Another advantage is the rapid analysis speed of nDC-MS, which allows for high-throughput screening of samples. This speed facilitates large-scale studies, such as drug discovery efforts or biomarker identification projects, where the analysis of numerous samples is required to identify potential therapeutic targets or diagnostic markers.
However, despite its many strengths, nDC-MS may have limitations under certain circumstances. For example, the technique often requires meticulous sample preparation procedures to maintain the native structure of biomolecules. Any deviations from optimal conditions can affect the reliability and reproducibility of the results, making sample preparation a critical factor in nDC-MS analysis.

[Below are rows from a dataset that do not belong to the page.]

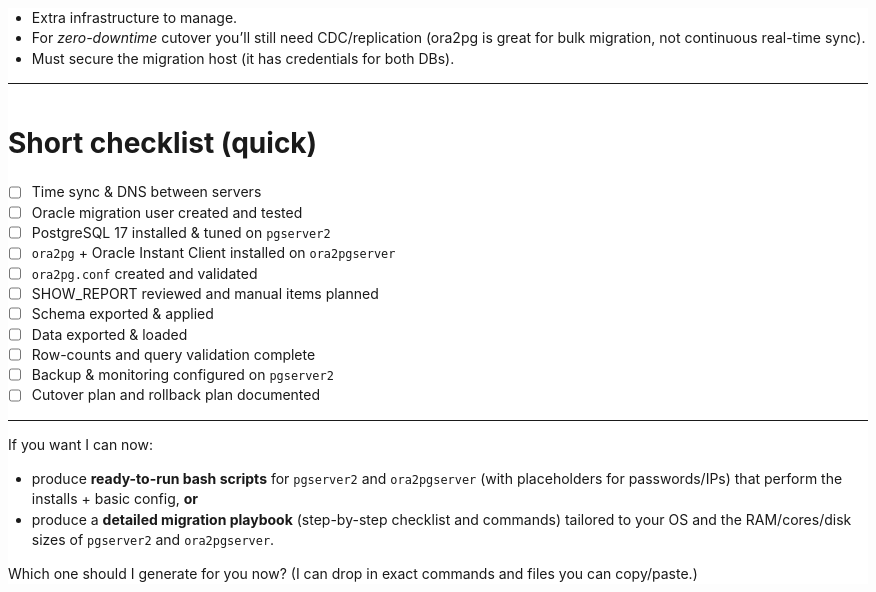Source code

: * Extra infrastructure to manage.
* For *zero-downtime* cutover you’ll still need CDC/replication (ora2pg is great for bulk migration, not continuous real-time sync).
* Must secure the migration host (it has credentials for both DBs).

---

# Short checklist (quick)

* [ ] Time sync & DNS between servers
* [ ] Oracle migration user created and tested
* [ ] PostgreSQL 17 installed & tuned on `pgserver2`
* [ ] `ora2pg` + Oracle Instant Client installed on `ora2pgserver`
* [ ] `ora2pg.conf` created and validated
* [ ] SHOW\_REPORT reviewed and manual items planned
* [ ] Schema exported & applied
* [ ] Data exported & loaded
* [ ] Row-counts and query validation complete
* [ ] Backup & monitoring configured on `pgserver2`
* [ ] Cutover plan and rollback plan documented

---

If you want I can now:

* produce **ready-to-run bash scripts** for `pgserver2` and `ora2pgserver` (with placeholders for passwords/IPs) that perform the installs + basic config, **or**
* produce a **detailed migration playbook** (step-by-step checklist and commands) tailored to your OS and the RAM/cores/disk sizes of `pgserver2` and `ora2pgserver`.

Which one should I generate for you now? (I can drop in exact commands and files you can copy/paste.)
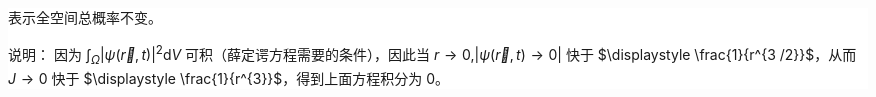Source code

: 表示全空间总概率不变。

说明：
因为 $\displaystyle \int_{\Omega}\left\vert \psi(\vec{r},t) \right\vert ^{2} \mathrm{d}V$ 可积（薛定谔方程需要的条件），因此当 $r\rightarrow 0$,$\left\vert \psi(\vec{r},t)\rightarrow 0\right\vert$ 快于 $\displaystyle \frac{1}{r^{3 /2}}$，从而 $J\rightarrow 0$ 快于 $\displaystyle \frac{1}{r^{3}}$，得到上面方程积分为 $0$。



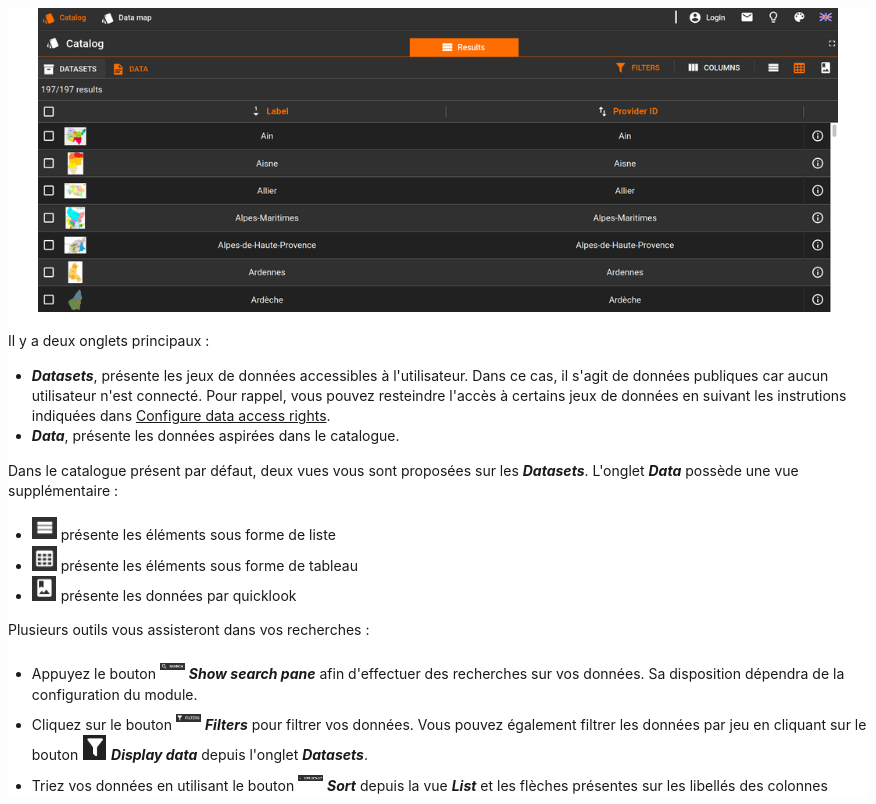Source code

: <div align="center">
  <img src="/images/user-documentation/v1.4/6-catalog-consultation/catalog/user/catalog-data.png" alt="data" width="800"/> 
</div>

Il y a deux onglets principaux :

- ***Datasets***, présente les jeux de données accessibles à l'utilisateur. Dans ce cas, il s'agit de données publiques car aucun utilisateur n'est connecté. Pour rappel, vous pouvez resteindre l'accès à certains jeux de données en suivant les instrutions indiquées dans <a href="../../data-organization/data-access-rights/">Configure data access rights</a>.
- ***Data***, présente les données aspirées dans le catalogue.

Dans le catalogue présent par défaut, deux vues vous sont proposées sur les ***Datasets***. L'onglet ***Data*** possède une vue supplémentaire :

- <img src="/images/user-documentation/regards-icons/user/list.png" alt="list" height="25" width="25"/> présente les éléments sous forme de liste
- <img src="/images/user-documentation/regards-icons/user/table.png" alt="table" height="25" width="25"/> présente les éléments sous forme de tableau
- <img src="/images/user-documentation/regards-icons/user/quicklook.png" alt="quicklook" height="25" width="25"/> présente les données par quicklook

Plusieurs outils vous assisteront dans vos recherches :

- Appuyez le bouton <img src="/images/user-documentation/regards-icons/user/search.png" alt="search" height="25" width="25"/> ***Show search pane*** afin d'effectuer des recherches sur vos données. Sa disposition dépendra de la configuration du module.
- Cliquez sur le bouton <img src="/images/user-documentation/regards-icons/user/filters.png" alt="filters" height="25" width="25"/> ***Filters*** pour filtrer vos données. Vous pouvez également filtrer les données par jeu en cliquant sur le bouton <img src="/images/user-documentation/regards-icons/user/filter.png" alt="filter" height="25" width="25"/> ***Display data*** depuis l'onglet ***Datasets***.
- Triez vos données en utilisant le bouton <img src="/images/user-documentation/regards-icons/user/sort.png" alt="sort" height="25" width="25"/> ***Sort*** depuis la vue ***List*** et les flèches présentes sur les libellés des colonnes
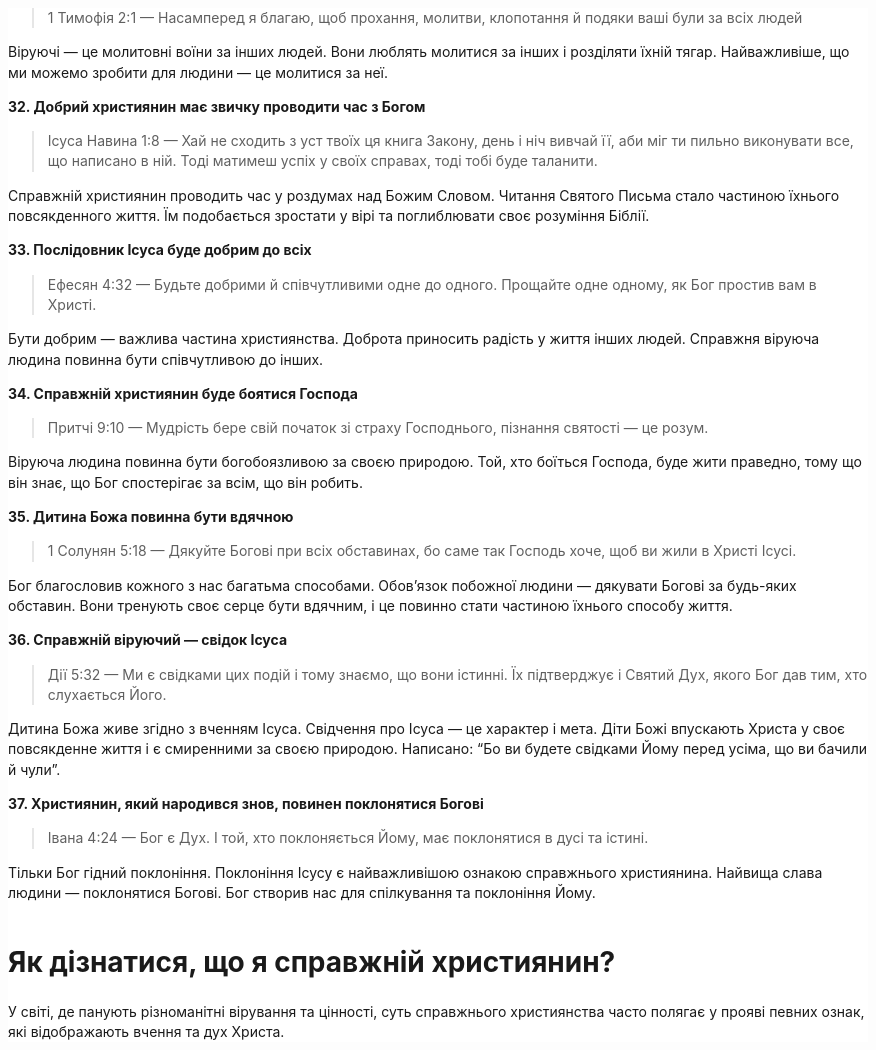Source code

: > 1 Тимофія 2:1 — Насамперед я благаю, щоб прохання, молитви, клопотання й подяки ваші були за всіх людей

Віруючі — це молитовні воїни за інших людей. Вони люблять молитися за інших і розділяти їхній тягар. Найважливіше, що ми можемо зробити для людини — це молитися за неї.

**32. Добрий християнин має звичку проводити час з Богом**

> Ісуса Навина 1:8 — Хай не сходить з уст твоїх ця книга Закону, день і ніч вивчай її, аби міг ти пильно виконувати все, що написано в ній. Тоді матимеш успіх у своїх справах, тоді тобі буде таланити.

Справжній християнин проводить час у роздумах над Божим Словом. Читання Святого Письма стало частиною їхнього повсякденного життя. Їм подобається зростати у вірі та поглиблювати своє розуміння Біблії.

**33. Послідовник Ісуса буде добрим до всіх**

> Ефесян 4:32 — Будьте добрими й співчутливими одне до одного. Прощайте одне одному, як Бог простив вам в Христі.

Бути добрим — важлива частина християнства. Доброта приносить радість у життя інших людей. Справжня віруюча людина повинна бути співчутливою до інших.

**34. Справжній християнин буде боятися Господа**

> Притчі 9:10 — Мудрість бере свій початок зі страху Господнього, пізнання святості — це розум.

Віруюча людина повинна бути богобоязливою за своєю природою. Той, хто боїться Господа, буде жити праведно, тому що він знає, що Бог спостерігає за всім, що він робить.

**35. Дитина Божа повинна бути вдячною**

> 1 Солунян 5:18 — Дякуйте Богові при всіх обставинах, бо саме так Господь хоче, щоб ви жили в Христі Ісусі.

Бог благословив кожного з нас багатьма способами. Обов’язок побожної людини — дякувати Богові за будь-яких обставин. Вони тренують своє серце бути вдячним, і це повинно стати частиною їхнього способу життя.

**36. Справжній віруючий — свідок Ісуса**

> Дії 5:32 — Ми є свідками цих подій і тому знаємо, що вони істинні. Їх підтверджує і Святий Дух, якого Бог дав тим, хто слухається Його.

Дитина Божа живе згідно з вченням Ісуса. Свідчення про Ісуса — це характер і мета. Діти Божі впускають Христа у своє повсякденне життя і є смиренними за своєю природою. Написано: “Бо ви будете свідками Йому перед усіма, що ви бачили й чули”.

**37. Християнин, який народився знов, повинен поклонятися Богові**

> Івана 4:24 — Бог є Дух. І той, хто поклоняється Йому, має поклонятися в дусі та істині.

Тільки Бог гідний поклоніння. Поклоніння Ісусу є найважливішою ознакою справжнього християнина. Найвища слава людини — поклонятися Богові. Бог створив нас для спілкування та поклоніння Йому.

# Як дізнатися, що я справжній християнин?

У світі, де панують різноманітні вірування та цінності, суть справжнього християнства часто полягає у прояві певних ознак, які відображають вчення та дух Христа.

The interpretation of mass spectrometry data generated by nDC-MS can be complex and challenging. Analyzing the vast amount of data produced and accurately interpreting the results require sophisticated computational tools and expertise in mass spectrometry data analysis. This complexity can pose a barrier for researchers without specialized training or access to advanced bioinformatics resources.
In summary, while non-denaturing dynamic conformational mass spectrometry technology offers numerous advantages for biomedical research, including high sensitivity, resolution, and analysis speed, it also presents challenges related to sample preparation requirements and data interpretation complexities. Addressing these limitations through method optimization and advancements in data analysis techniques will be essential for maximizing the utility of nDC-MS in biomedical applications.
Reference
- Hofmann, Johanna, and Kevin Pagel. "Glycan analysis by ion mobility–mass spectrometry." Angewandte Chemie International Edition 56.29 (2017): 8342-8349.